22. Persisting State Machine

Traditionally an instance of a state machine is used as is within a running program. More dynamic behaviour is possible to achieve via dynamic builders and factories which allows state machine instantiation on-demand. Building an instance of a state machine is relatively heavy operation so if there is a need to i.e. handle arbitrary state change in a database using a state machine we need to find a better and faster way to do it.

Persist feature allows user to save a state of a state machine itself into an external repository and later reset a state machine based of serialized state. For example if you have a database table keeping orders it would be way too expensive to update order state via a state machine if a new instance would need to be build for every change. Persist feature allows you to reset a state machine state without instantiating a new state machine instance.

[Note]Note

There is one recipe Chapter 25, Persist and one sample Chapter 32, Persist which provides more info about persisting states.
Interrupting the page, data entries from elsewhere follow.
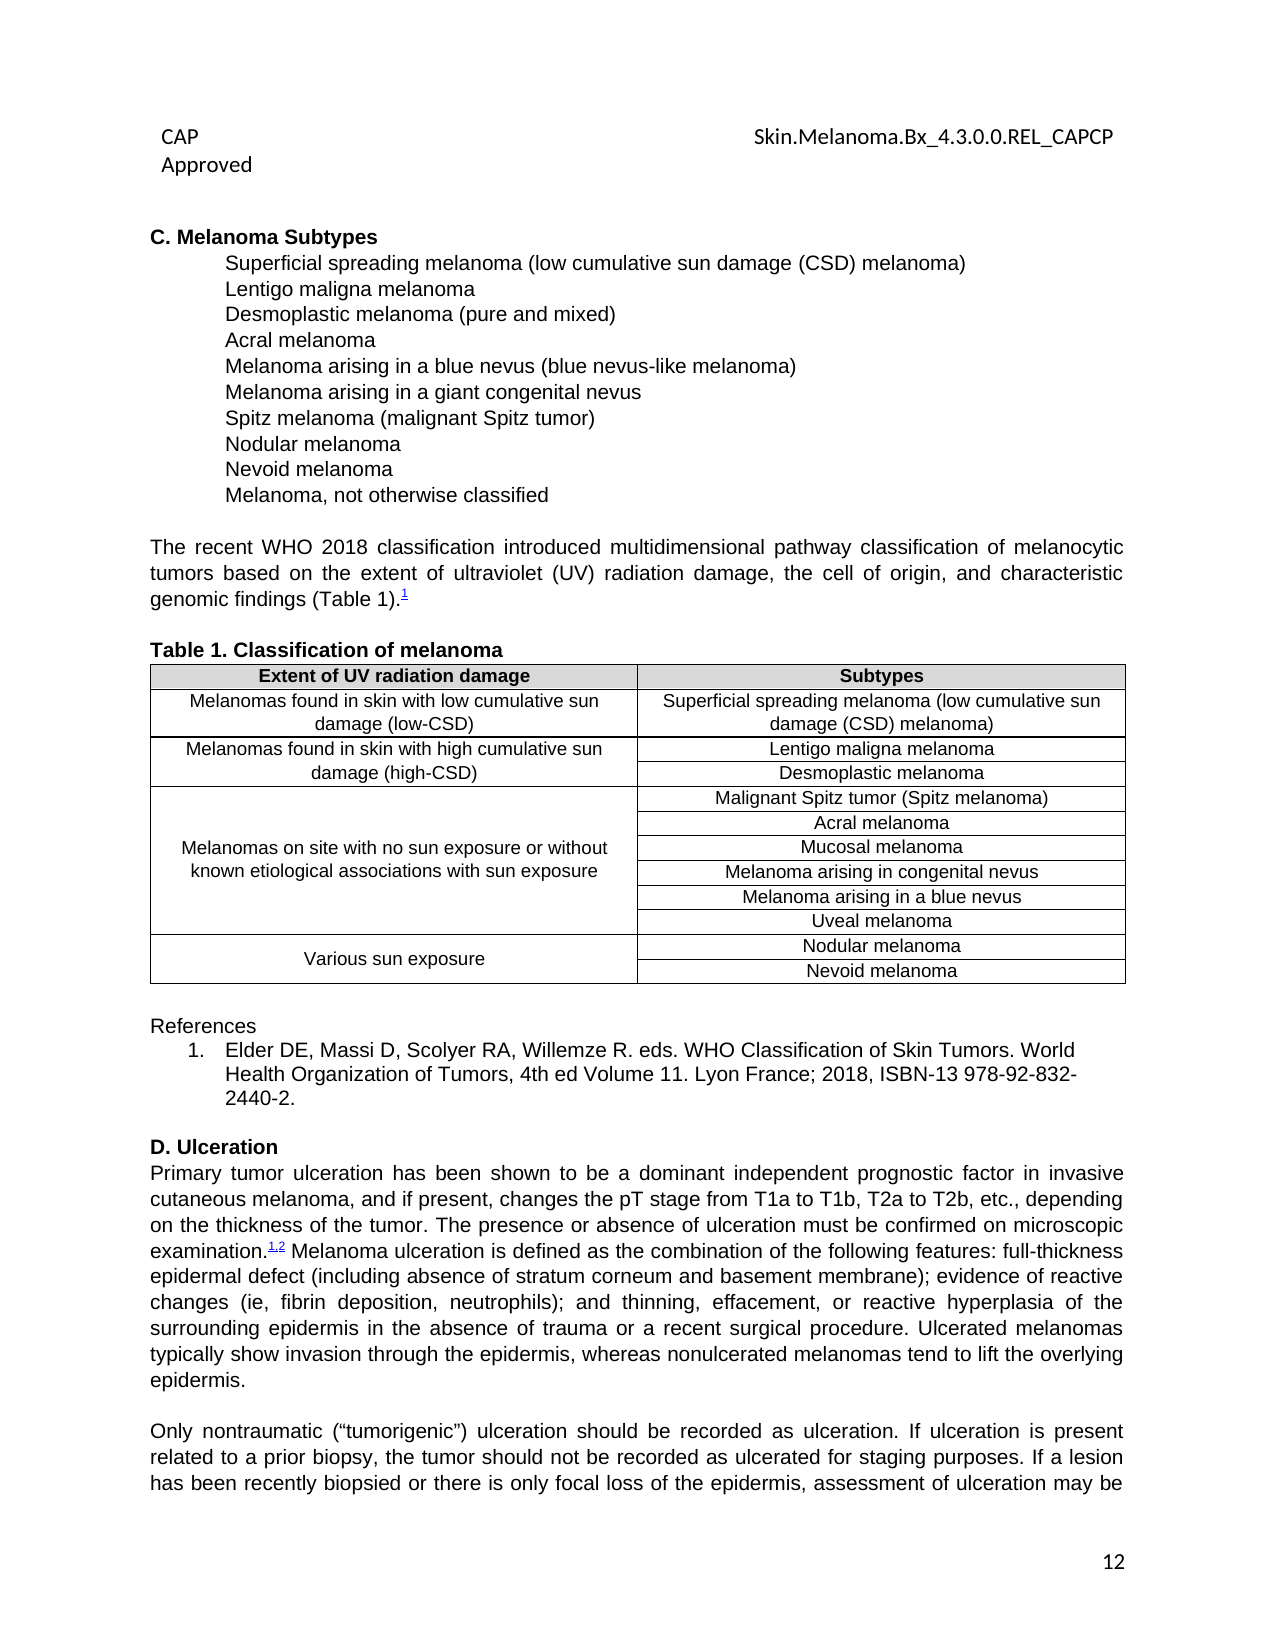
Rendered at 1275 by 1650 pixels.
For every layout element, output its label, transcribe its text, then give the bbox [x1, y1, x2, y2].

text The recent WHO 2018 classification introduced multidimensional pathway classification of melanocytic tumors based on the extent of ultraviolet (UV) radiation damage, the cell of origin, and characteristic genomic findings (Table 1).1 [150, 535, 1125, 610]
text C. Melanoma Subtypes [150, 225, 1125, 249]
text Spitz melanoma (malignant Spitz tumor) [150, 406, 1125, 429]
list Elder DE, Massi D, Scolyer RA, Willemze R. eds. WHO Classification of Skin Tumors. World Health Organization of Tumors, 4th ed Volume 11. Lyon France; 2018, ISBN-13 978-92-832-2440-2. [187, 1037, 1125, 1109]
table_cell Uveal melanoma [638, 910, 1125, 934]
table_cell Acral melanoma [638, 812, 1125, 835]
table_cell Melanomas found in skin with high cumulative sun damage (high-CSD) [151, 738, 637, 786]
table_cell Nodular melanoma [638, 935, 1125, 959]
text Table 1. Classification of melanoma [150, 638, 1125, 662]
text Nodular melanoma [150, 431, 1125, 455]
text Nevoid melanoma [150, 457, 1125, 481]
table_cell Melanoma arising in a blue nevus [638, 886, 1125, 909]
text Lentigo maligna melanoma [150, 276, 1125, 300]
text Primary tumor ulceration has been shown to be a dominant independent prognostic factor in invasive cutaneous melanoma, and if present, changes the pT stage from T1a to T1b, T2a to T2b, etc., depending on the thickness of the tumor. The presence or absence of ulceration must be confirmed on microscopic examination.1,2 Melanoma ulceration is defined as the combination of the following features: full-thickness epidermal defect (including absence of stratum corneum and basement membrane); evidence of reactive changes (ie, fibrin deposition, neutrophils); and thinning, effacement, or reactive hyperplasia of the surrounding epidermis in the absence of trauma or a recent surgical procedure. Ulcerated melanomas typically show invasion through the epidermis, whereas nonulcerated melanomas tend to lift the overlying epidermis. [150, 1161, 1125, 1392]
text D. Ulceration [150, 1135, 1125, 1159]
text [150, 1419, 1125, 1495]
text References [150, 1013, 1125, 1037]
table_cell Lentigo maligna melanoma [638, 738, 1125, 761]
table_cell Various sun exposure [151, 935, 637, 983]
table_cell Superficial spreading melanoma (low cumulative sun damage (CSD) melanoma) [638, 690, 1125, 736]
table_header Extent of UV radiation damage [151, 665, 637, 688]
table_cell Melanomas on site with no sun exposure or without known etiological associations with sun exposure [151, 787, 637, 934]
table_header Subtypes [638, 665, 1125, 688]
table_cell Nevoid melanoma [638, 960, 1125, 983]
table_cell Melanomas found in skin with low cumulative sun damage (low-CSD) [151, 690, 637, 736]
text Melanoma, not otherwise classified [150, 483, 1125, 507]
table_cell Malignant Spitz tumor (Spitz melanoma) [638, 787, 1125, 811]
text Melanoma arising in a giant congenital nevus [150, 380, 1125, 404]
text Melanoma arising in a blue nevus (blue nevus-like melanoma) [150, 354, 1125, 378]
table_cell Melanoma arising in congenital nevus [638, 861, 1125, 884]
text Superficial spreading melanoma (low cumulative sun damage (CSD) melanoma) [150, 251, 1125, 274]
table_cell Desmoplastic melanoma [638, 762, 1125, 786]
table_cell Mucosal melanoma [638, 836, 1125, 860]
text Acral melanoma [150, 328, 1125, 352]
text Desmoplastic melanoma (pure and mixed) [150, 302, 1125, 326]
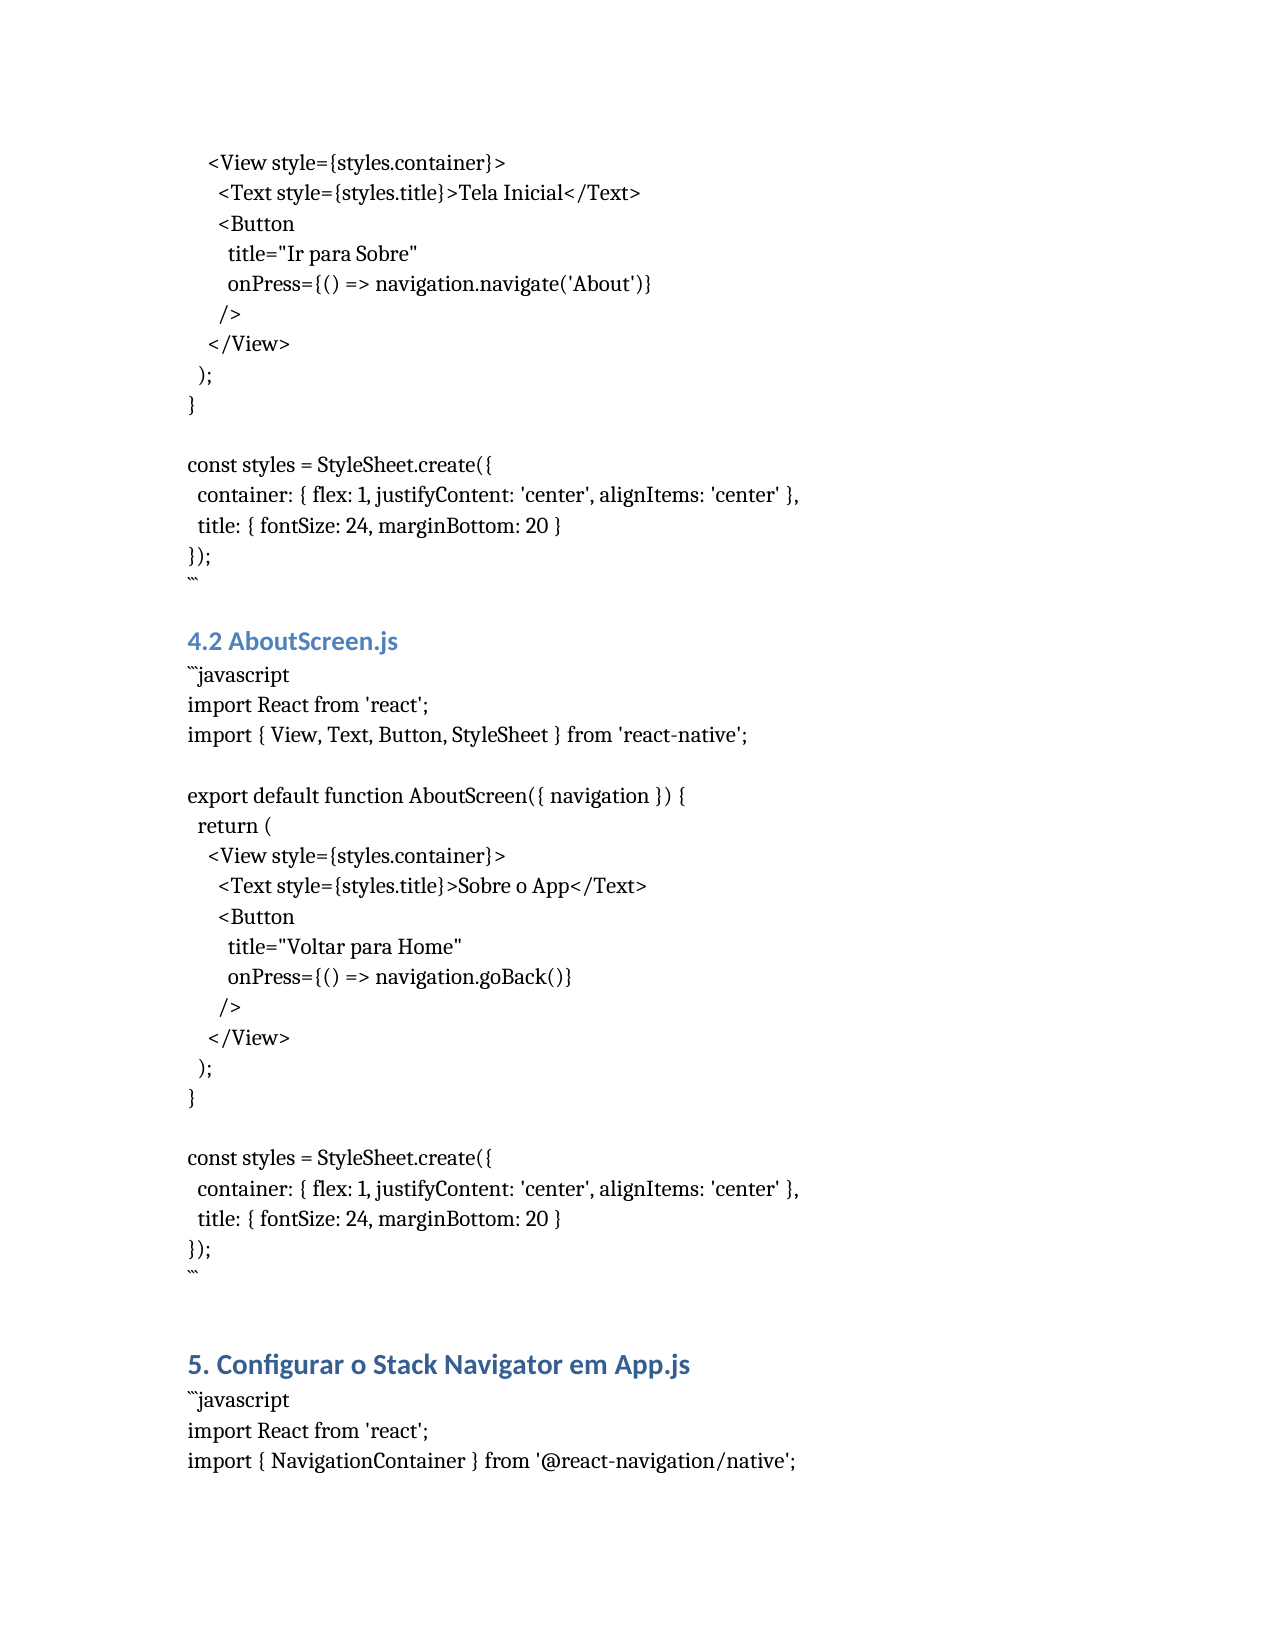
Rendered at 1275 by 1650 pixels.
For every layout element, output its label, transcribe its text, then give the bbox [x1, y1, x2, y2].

subtitle 5. Configurar o Stack Navigator em App.js [187, 1346, 1087, 1382]
subtitle 4.2 AboutScreen.js [187, 624, 1087, 657]
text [187, 1387, 1087, 1474]
text ```javascript import React from 'react'; import { View, Text, Button, StyleSheet } from 'react-native'; export default function AboutScreen({ navigation }) { return ( <View style={styles.container}> <Text style={styles.title}>Sobre o App</Text> <Button title="Voltar para Home" onPress={() => navigation.goBack()} /> </View> ); } const styles = StyleSheet.create({ container: { flex: 1, justifyContent: 'center', alignItems: 'center' }, title: { fontSize: 24, marginBottom: 20 } }); ``` [187, 662, 1087, 1292]
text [187, 150, 1087, 599]
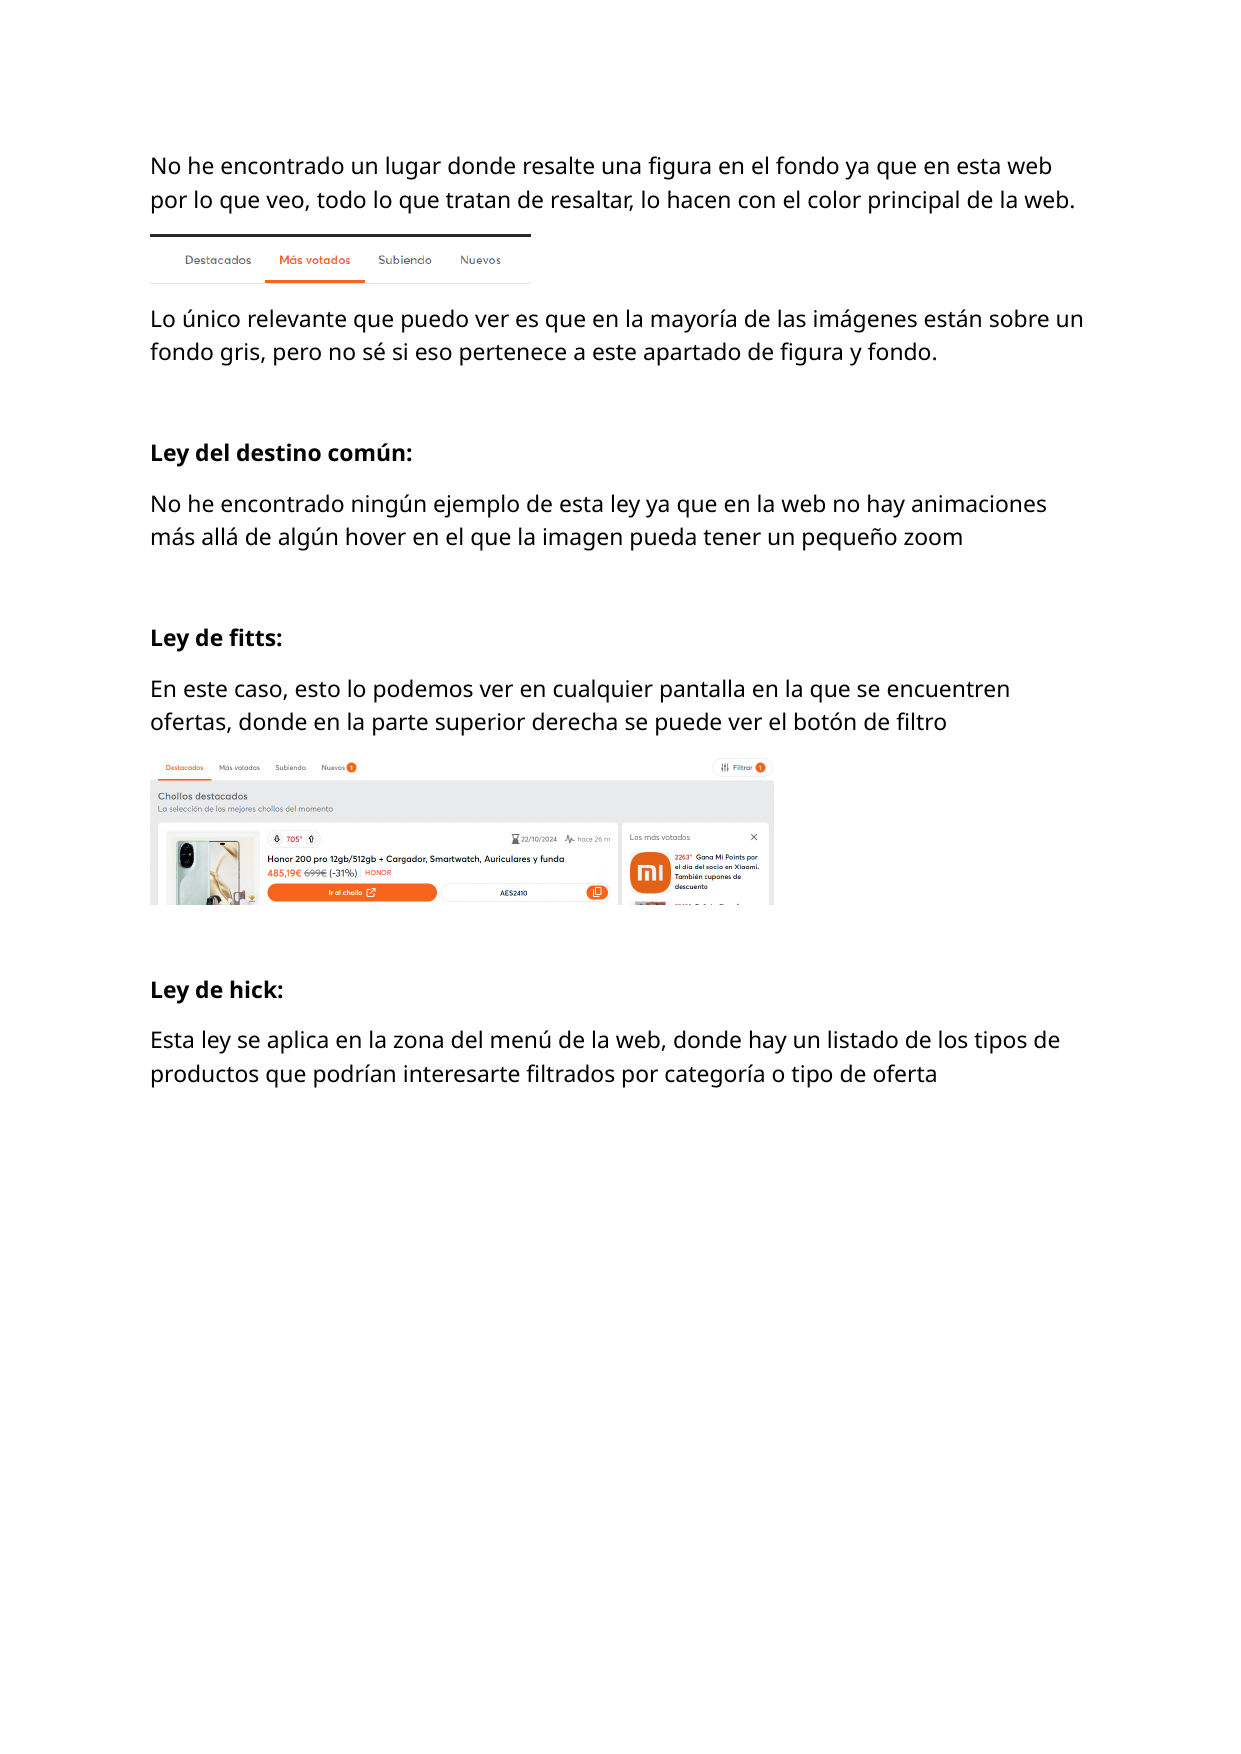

While it is possible to build a custom persistence feature using a StateMachineListener it has one conceptual problem. When listener notifies a change of state, state change has already happened. If a custom persistent method within a listener fails to update serialized state in an external repository, state in a state machine and state in an external repository are then in inconsistent state.

State machine interceptor can be used instead of where attempt to save serialized state into an external storage is done during the a state change within a state machine. If this interceptor callback fails, state change attempt will be halted and instead of ending into an inconsistent state, user can then handle this error manually. Using the interceptors are discussed in Chapter 20, State Machine Interceptor.